Un regard suffit pour que les deux hommes se comprennent.
- C’est du terrorisme. Soufflèrent ils de concert, a capella.
- Je le sais bien, se récupéra le garçon en s’époussetant, je suis le Petit Policier. Je suis à sa recherche depuis déjà plusieurs jours. L’asiatique dévoreur de paille.
Ils s’avancèrent, Anger en retrait. Le petit policier se racla la gorge :
- Monsieur l’asiatique ! Que faites-vous ici ?
- Je vais voir la tombe de mon frère.
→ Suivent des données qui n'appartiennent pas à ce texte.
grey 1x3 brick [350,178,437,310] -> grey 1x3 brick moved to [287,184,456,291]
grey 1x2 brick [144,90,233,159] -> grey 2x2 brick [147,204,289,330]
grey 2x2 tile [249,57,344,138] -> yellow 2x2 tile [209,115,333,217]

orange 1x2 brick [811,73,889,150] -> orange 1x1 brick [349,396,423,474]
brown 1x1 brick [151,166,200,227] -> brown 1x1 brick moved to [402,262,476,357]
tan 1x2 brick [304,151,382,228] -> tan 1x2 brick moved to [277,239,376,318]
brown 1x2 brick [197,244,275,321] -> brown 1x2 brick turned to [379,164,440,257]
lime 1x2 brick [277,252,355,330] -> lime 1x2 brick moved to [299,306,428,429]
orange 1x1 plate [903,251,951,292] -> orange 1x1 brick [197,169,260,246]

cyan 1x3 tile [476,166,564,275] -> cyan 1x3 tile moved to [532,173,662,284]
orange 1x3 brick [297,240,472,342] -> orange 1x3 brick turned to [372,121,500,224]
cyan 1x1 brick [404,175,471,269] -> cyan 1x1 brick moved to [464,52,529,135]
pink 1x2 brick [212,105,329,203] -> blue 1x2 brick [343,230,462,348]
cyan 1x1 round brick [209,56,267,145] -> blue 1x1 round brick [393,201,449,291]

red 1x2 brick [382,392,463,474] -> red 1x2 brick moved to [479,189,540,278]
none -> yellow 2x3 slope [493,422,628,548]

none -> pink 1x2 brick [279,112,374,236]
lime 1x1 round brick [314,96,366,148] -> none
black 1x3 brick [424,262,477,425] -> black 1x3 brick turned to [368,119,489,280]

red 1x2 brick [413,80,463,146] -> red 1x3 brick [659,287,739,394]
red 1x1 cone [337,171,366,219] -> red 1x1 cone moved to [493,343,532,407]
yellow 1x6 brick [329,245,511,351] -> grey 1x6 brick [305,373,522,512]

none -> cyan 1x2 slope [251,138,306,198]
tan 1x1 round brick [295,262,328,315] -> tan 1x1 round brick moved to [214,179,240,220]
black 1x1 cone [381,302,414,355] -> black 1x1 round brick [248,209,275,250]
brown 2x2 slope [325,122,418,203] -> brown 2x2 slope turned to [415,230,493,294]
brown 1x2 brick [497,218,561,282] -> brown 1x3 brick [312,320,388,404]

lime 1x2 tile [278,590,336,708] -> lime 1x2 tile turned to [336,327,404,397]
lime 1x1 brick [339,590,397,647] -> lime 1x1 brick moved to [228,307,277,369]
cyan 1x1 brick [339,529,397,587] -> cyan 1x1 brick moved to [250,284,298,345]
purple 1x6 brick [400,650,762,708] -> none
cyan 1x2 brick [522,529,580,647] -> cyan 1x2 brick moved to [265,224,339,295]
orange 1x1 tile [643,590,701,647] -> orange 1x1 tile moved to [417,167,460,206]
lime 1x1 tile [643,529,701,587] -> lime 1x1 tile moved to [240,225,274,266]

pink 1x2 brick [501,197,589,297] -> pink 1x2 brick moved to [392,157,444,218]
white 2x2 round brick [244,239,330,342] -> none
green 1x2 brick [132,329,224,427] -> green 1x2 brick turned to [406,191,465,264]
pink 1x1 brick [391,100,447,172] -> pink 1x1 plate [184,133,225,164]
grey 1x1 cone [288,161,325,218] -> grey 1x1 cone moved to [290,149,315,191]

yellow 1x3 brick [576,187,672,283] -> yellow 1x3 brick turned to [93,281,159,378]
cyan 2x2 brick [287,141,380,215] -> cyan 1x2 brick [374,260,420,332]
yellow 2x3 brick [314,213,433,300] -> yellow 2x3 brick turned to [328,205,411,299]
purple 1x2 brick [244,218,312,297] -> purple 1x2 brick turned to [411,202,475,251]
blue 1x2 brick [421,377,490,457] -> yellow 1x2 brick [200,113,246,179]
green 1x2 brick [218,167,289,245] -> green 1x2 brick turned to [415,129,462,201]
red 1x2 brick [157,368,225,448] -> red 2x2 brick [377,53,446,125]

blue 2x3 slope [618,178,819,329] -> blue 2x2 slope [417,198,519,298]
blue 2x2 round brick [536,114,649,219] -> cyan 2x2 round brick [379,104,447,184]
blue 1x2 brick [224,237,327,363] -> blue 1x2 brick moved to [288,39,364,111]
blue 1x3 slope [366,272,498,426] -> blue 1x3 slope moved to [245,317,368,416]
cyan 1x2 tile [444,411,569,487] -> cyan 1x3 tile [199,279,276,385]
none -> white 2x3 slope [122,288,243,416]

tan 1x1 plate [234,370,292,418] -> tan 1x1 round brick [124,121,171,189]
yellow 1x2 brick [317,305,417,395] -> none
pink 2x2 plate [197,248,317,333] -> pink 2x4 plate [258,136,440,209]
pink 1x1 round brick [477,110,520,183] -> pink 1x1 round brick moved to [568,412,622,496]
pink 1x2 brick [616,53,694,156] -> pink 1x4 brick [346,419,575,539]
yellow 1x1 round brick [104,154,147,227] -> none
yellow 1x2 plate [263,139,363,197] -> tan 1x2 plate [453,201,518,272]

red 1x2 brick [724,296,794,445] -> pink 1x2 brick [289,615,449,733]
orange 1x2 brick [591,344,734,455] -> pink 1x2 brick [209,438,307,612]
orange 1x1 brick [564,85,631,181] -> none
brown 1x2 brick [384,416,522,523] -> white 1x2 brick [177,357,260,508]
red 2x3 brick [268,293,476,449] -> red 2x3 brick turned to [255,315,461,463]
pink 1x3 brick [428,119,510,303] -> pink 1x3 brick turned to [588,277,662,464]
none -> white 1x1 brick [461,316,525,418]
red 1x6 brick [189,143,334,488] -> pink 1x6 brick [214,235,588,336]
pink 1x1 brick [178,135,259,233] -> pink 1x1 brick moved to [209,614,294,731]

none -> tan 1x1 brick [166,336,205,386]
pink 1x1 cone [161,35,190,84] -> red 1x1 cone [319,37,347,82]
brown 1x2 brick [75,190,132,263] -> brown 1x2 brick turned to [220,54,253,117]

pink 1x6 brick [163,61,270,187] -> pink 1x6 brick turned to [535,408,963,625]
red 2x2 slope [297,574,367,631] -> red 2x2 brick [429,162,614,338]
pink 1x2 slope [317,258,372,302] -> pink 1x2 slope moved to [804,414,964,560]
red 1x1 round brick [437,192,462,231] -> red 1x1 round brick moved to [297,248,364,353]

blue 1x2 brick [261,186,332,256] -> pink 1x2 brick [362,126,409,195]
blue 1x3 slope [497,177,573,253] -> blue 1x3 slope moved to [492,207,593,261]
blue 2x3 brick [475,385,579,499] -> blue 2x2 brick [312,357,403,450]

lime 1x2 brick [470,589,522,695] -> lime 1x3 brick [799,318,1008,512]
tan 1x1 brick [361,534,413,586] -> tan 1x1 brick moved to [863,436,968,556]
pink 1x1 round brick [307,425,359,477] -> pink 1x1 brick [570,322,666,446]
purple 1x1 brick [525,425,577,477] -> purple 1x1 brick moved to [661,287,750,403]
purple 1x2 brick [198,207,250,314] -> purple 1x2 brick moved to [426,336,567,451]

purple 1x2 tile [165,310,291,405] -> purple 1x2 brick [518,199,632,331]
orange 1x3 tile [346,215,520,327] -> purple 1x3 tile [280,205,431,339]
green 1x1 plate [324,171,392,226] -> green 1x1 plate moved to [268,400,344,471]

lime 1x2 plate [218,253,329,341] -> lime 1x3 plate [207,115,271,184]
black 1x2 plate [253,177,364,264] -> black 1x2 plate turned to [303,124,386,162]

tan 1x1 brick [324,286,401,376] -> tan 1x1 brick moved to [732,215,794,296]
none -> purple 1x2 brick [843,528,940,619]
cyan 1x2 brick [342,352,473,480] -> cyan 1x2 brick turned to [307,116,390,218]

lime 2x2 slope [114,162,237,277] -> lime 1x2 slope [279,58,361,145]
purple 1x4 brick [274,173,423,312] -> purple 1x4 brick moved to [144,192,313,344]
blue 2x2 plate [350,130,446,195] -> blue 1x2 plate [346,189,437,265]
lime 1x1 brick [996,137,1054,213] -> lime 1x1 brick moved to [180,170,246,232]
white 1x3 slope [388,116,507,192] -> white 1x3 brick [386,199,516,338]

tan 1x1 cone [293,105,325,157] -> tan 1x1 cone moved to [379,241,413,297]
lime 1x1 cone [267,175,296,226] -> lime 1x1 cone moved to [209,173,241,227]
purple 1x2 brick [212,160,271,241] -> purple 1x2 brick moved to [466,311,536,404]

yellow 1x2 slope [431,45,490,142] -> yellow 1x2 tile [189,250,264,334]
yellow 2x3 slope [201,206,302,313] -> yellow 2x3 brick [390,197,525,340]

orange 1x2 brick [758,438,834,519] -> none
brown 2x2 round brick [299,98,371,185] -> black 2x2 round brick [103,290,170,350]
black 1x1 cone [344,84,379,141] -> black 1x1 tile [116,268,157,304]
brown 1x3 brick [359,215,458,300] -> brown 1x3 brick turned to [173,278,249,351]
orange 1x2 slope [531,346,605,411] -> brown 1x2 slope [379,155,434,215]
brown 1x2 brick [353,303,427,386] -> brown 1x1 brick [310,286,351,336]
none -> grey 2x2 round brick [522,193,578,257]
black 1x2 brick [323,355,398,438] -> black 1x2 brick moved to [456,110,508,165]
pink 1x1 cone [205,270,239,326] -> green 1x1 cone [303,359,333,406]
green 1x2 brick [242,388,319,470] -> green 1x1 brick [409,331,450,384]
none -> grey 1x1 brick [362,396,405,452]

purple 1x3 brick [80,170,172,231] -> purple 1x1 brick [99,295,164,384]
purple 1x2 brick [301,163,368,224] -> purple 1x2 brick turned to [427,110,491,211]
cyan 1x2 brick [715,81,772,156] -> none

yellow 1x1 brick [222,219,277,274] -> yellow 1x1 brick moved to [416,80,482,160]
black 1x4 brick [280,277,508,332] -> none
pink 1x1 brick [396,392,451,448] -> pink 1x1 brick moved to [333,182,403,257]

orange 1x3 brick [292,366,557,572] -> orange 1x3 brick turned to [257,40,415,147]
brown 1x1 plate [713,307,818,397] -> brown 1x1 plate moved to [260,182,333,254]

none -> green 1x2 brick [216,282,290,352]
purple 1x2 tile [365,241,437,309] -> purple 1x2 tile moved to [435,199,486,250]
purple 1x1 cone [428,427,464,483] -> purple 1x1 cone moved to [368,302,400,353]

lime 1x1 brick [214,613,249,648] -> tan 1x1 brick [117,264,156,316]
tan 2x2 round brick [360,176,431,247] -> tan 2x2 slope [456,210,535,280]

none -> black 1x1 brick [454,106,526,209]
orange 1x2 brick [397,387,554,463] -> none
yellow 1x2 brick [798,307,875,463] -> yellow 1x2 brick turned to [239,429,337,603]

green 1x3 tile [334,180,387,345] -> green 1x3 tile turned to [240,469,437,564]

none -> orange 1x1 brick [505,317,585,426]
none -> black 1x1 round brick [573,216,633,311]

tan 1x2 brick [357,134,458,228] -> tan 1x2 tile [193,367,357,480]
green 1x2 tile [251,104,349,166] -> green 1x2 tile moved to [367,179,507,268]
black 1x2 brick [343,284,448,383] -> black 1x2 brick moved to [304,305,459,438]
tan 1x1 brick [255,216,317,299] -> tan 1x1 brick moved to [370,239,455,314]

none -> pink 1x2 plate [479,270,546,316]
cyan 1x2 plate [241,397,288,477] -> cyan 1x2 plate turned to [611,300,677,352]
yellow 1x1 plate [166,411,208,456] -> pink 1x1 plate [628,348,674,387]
Il est mort il y a peu.
- Votre frère ?
- Il était souffleur de verre.
- Hé bien monsieur, en vertu des devoirs qui me sont suggérés, je dois vous arrêter. Vous avez manqué de respect à au moins dix articles du code pénal concernant l’intégrité de la paille.
- Il faut respecter la paille, acquiesca Anger.
Le vieil asiatique fronça les sourcils :
- Chez moi, j’ai toujours conduit mon âne se nourrir sur les plages de paille, et je n’ai jamais eu de problèmes.
- Ha ! rugit le Petit Policier. Si tout le monde avalait la paille aussi négligemment, qu’utiliseriont nous pour faire rouler nos voitures et nous éclairer la nuit ? Et dans une période de crise ou les incendies font rage à la frontière ! Tout de même ! J’ai dix ans, monsieur, et je suis plus responsable que vous ! C’est un comble !
- Il fait sombre, non ? questionna Anger.
- Vous avez raison, dit le Petit Policier. Qu’est ce que c’est que cet énorme nuage ?
Le ciel n’était plus qu’une gigantesque masse blanche et épaisse. L’asiatique répondit :
- C’est mon frère. Il a soufflé du verre toute sa vie. Maintenant il souffle les nuages.
- Pourriez vous lui signaler de ne pas exercer au dessus des plages, s’il vous plait ?
- Ca me semble difficile.
- A moins que vous ne mourriez aussi.
- Bien entendu.
Il n’en fallu pas plus au petit policier pour sortir son arme et tuer l’étranger :
- Pan ! Un terroriste en moins. Nan mais attends !
Le corps de l’asiatique tomba dans la paille.
- Espérons qu’il fera passer le message à son frérot, je marche depuis une heure.
Anger et le policier patientèrent attentivement, à côté du cadavre et de l’âne criant sa douleur. Ils faisaient un bien piètre quator. Anger renifla. Le nuage se mit alors à grossir à vue d’œil, comme un ballon. A grossir et grossir si bien qu’il sortit bientôt du ciel pour atteindre la mer. Il envellopa la plage entière, Anger, le policier et l’âne. Le nuage commença à s’étendre sur la ville. Le Petit Policier se noya dans sa pluie, les citoyens furent balayés dans tous les sens par son vent, et étouffés dans son coton. Tout en ville fut déréglé, dévasté par ses éclairs. Une clameur s’éleva dans la foule : « Les terroristes ! Les terroristes ! ». Avant de disparaître pour toujours, Anger tenta de penser à sa femme et sa fille, à qui il ne pourrait jamais dire adieu. Mais ce n’était pas facile : cette histoire de chapeau l’obsédait. Si il avait su qu’il mourrait une semaine plus tard, il en aurait pris un moins cher. Quand même.